A half-timber house from Will's era
We time-traveled back hundreds of years Sunday -- to the 19th century London of Charles Dickens and the 16th/17th century settings of William Shakespeare. Took a walking tour ( with a couple dozen other mostly older folks, though not all, led by a delightful historian / professor / journalist / actor with the fine English name of David Tucker. Except David is from Wisconsin.
We saw houses, inns, parks, statues, and other settings not only related to the great authors but to other English writers as well from the area around St. Paul's Cathedral, which seemed a hotbed for prose, poetry, and plays.

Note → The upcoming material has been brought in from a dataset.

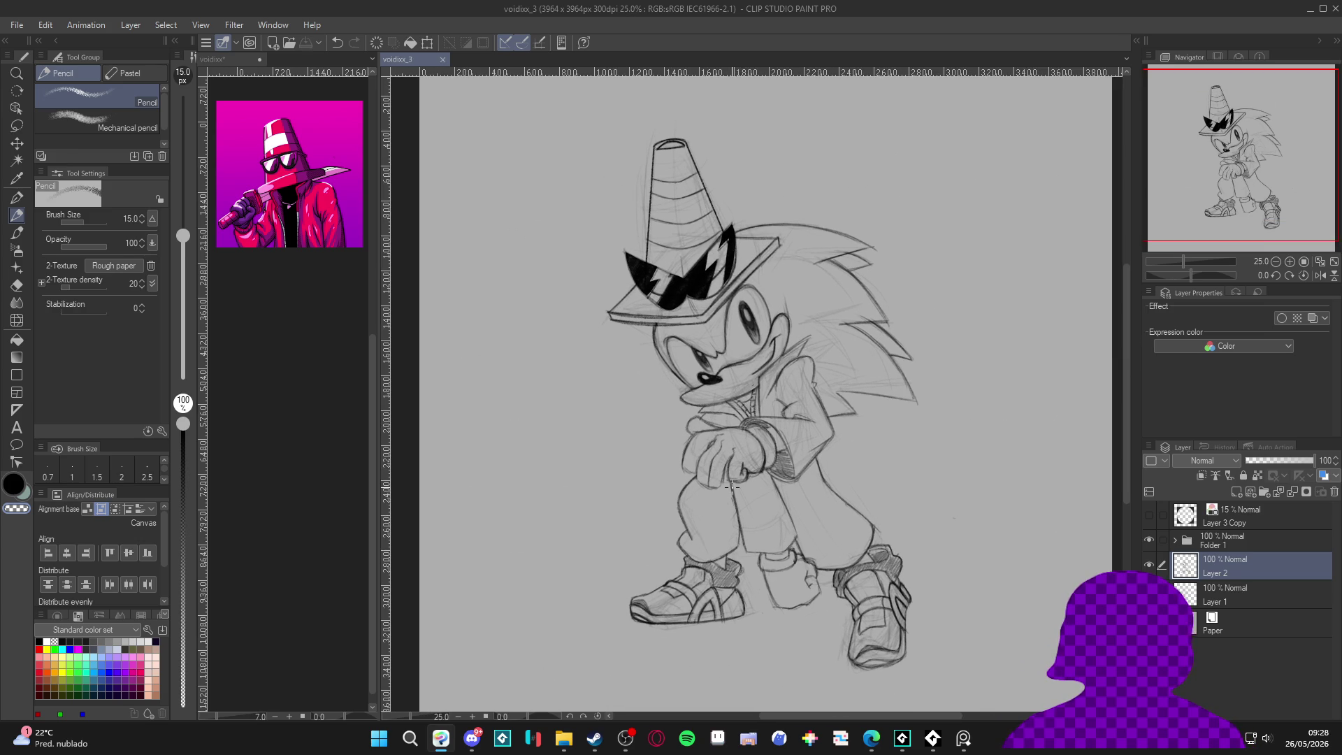
scroll(822, 525, up, 1)
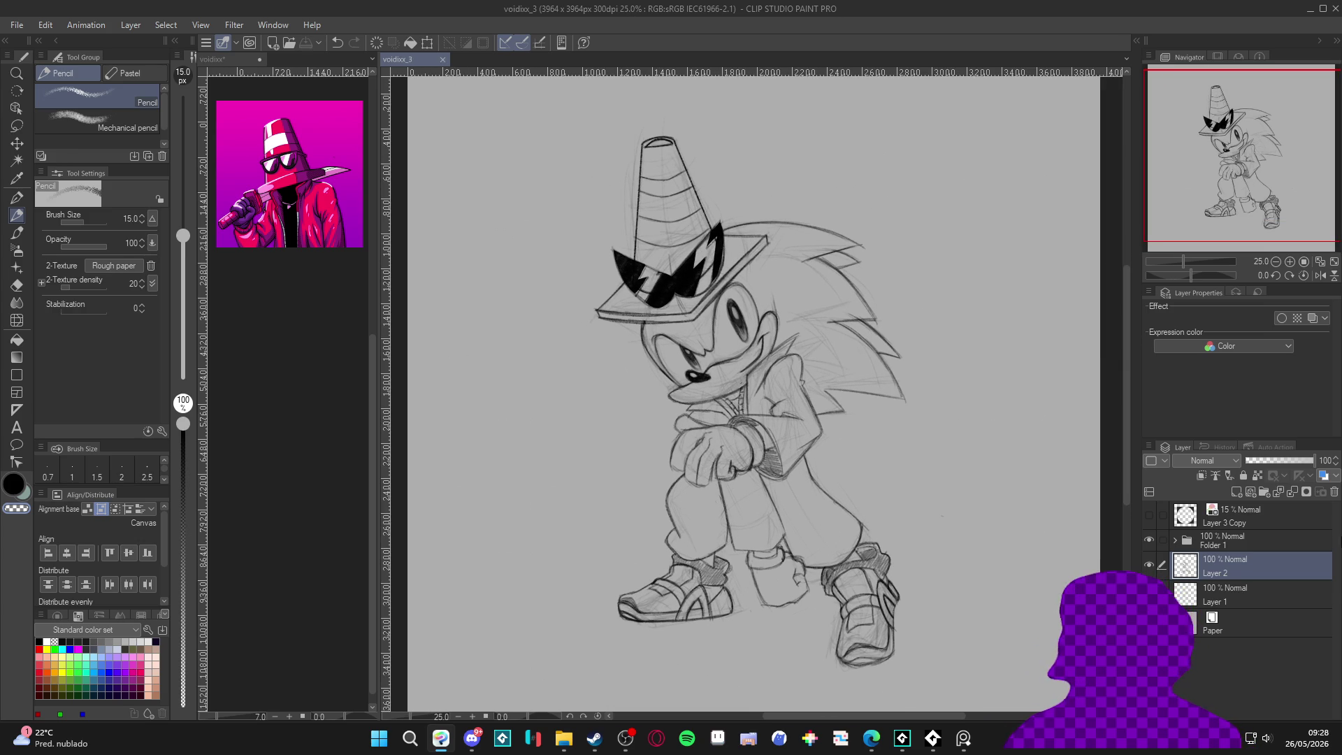
scroll(871, 526, up, 1)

We were also treated to historic context of shrapnel wounds left in the sides of buildings ... not from World War II but in fact The Great War a generation earlier. Reminded me of my great uncle's voluntary WWI service, flying for the American Expeditionary Force in France.
We also learned about architectural changes to windows in the aftermath of the Great Fire, the brutal executions of opponents by Henry VIII, who had their heads mounted on spikes at the entrance to the Tower Bridge, but also of a quaint restaurant that serves the best English breakfast in London.
We also saw the excavation of original Roman ruins, as well as a wall of remembrance, honoring everyday heroes who gave their lives to rescue someone else. The wall is still active today, a century after it was begun.
David is without question the most knowledgeable and loquacious tour guide I've ever encountered. He doesn't just point out that this house represents a scene from Oliver Twist or that park is where William Wallace (Braveheart) was executed. He goes levels deeper -- for example, explaining how Shakespeare used certain words in Romeo's opening line so that the actor's face and expression would reinforce the passion of the words themselves. Incredible context.

The weather was spectacular and the Sunday streets uncrowded, which added to the pleasure of having this historic section of the city practically to ourselves.

We capped the day by stumbling upon a brasserie - Cote - in the shadow of St. Paul's. The food was superb, the young waiter (from Sardinia) a most pleasant and attentive fellow.